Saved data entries
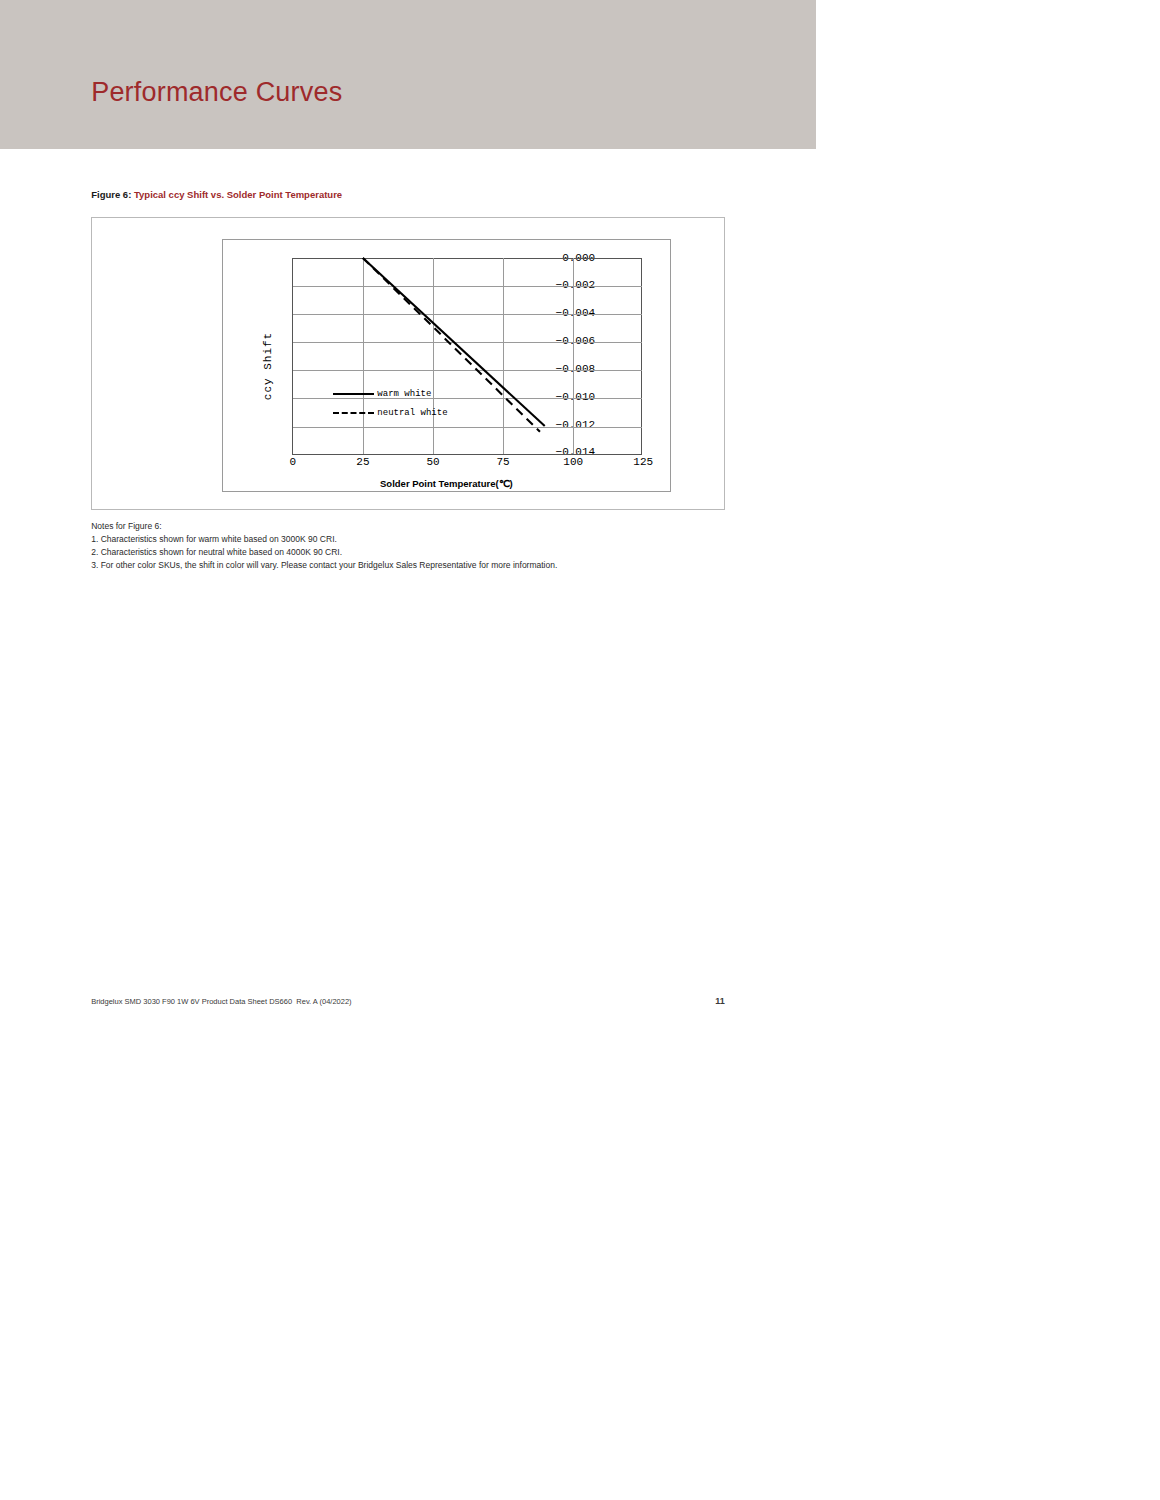Performance Curves
Figure 6: Typical ccy Shift vs. Solder Point Temperature
ccy Shift
0.000
−0.002
−0.004
−0.006
−0.008
−0.010
−0.012
−0.014
warm white
neutral white
0
25
50
75
100
125
Solder Point Temperature(℃)
Notes for Figure 6:
1. Characteristics shown for warm white based on 3000K 90 CRI.
2. Characteristics shown for neutral white based on 4000K 90 CRI.
3. For other color SKUs, the shift in color will vary. Please contact your Bridgelux Sales Representative for more information.
Bridgelux SMD 3030 F90 1W 6V Product Data Sheet DS660 Rev. A (04/2022) 11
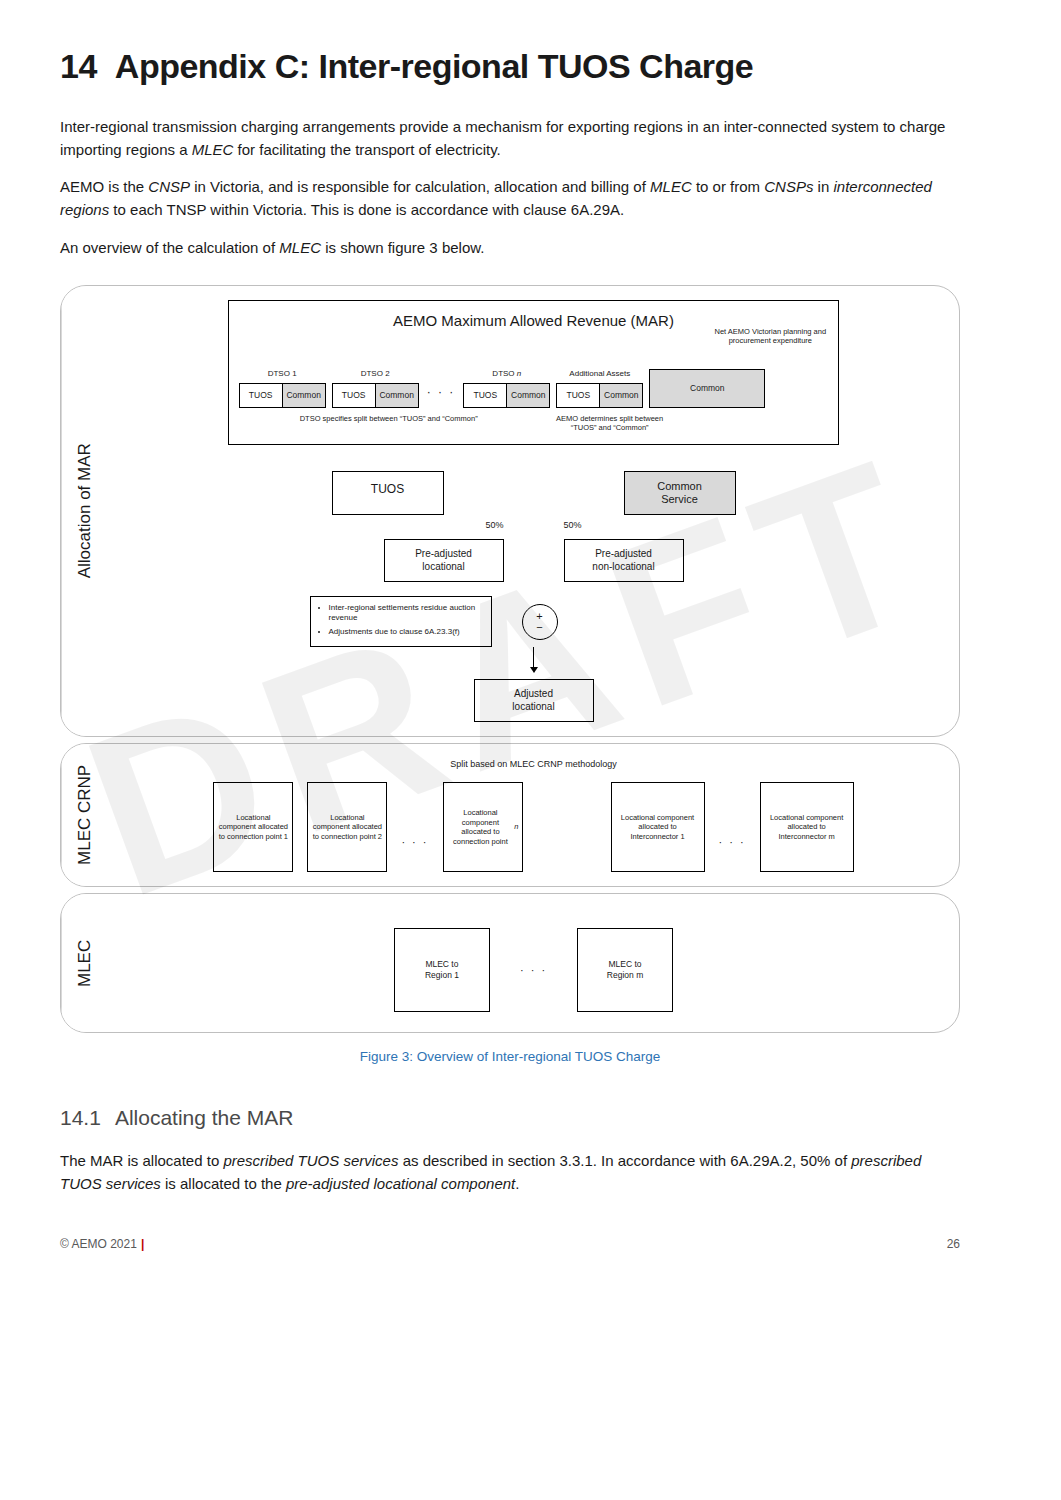14 Appendix C: Inter-regional TUOS Charge
Inter-regional transmission charging arrangements provide a mechanism for exporting regions in an inter-connected system to charge importing regions a MLEC for facilitating the transport of electricity.
AEMO is the CNSP in Victoria, and is responsible for calculation, allocation and billing of MLEC to or from CNSPs in interconnected regions to each TNSP within Victoria. This is done is accordance with clause 6A.29A.
An overview of the calculation of MLEC is shown figure 3 below.
DRAFT
Allocation of MAR
AEMO Maximum Allowed Revenue (MAR)
Net AEMO Victorian planning and procurement expenditure
DTSO 1
TUOS
Common
DTSO 2
TUOS
Common
· · ·
DTSO n
TUOS
Common
Additional Assets
TUOS
Common
Common
DTSO specifies split between “TUOS” and “Common”
AEMO determines split between “TUOS” and “Common”
TUOS
Common
Service
50% 50%
Pre-adjusted
locational
Pre-adjusted
non-locational
Inter-regional settlements residue auction revenue
Adjustments due to clause 6A.23.3(f)
+ −
Adjusted
locational
MLEC CRNP
Split based on MLEC CRNP methodology
Locational component allocated to connection point 1
Locational component allocated to connection point 2
· · ·
Locational component allocated to connection point n
Locational component allocated to Interconnector 1
· · ·
Locational component allocated to Interconnector m
MLEC
MLEC to
Region 1
· · ·
MLEC to
Region m
Figure 3: Overview of Inter-regional TUOS Charge
14.1 Allocating the MAR
The MAR is allocated to prescribed TUOS services as described in section 3.3.1. In accordance with 6A.29A.2, 50% of prescribed TUOS services is allocated to the pre-adjusted locational component.
© AEMO 2021|
26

EXERCISE DESCRIPTION: Using the data above, tally each line that contains "based". Write only the total.

EXERCISE SOLUTION: 3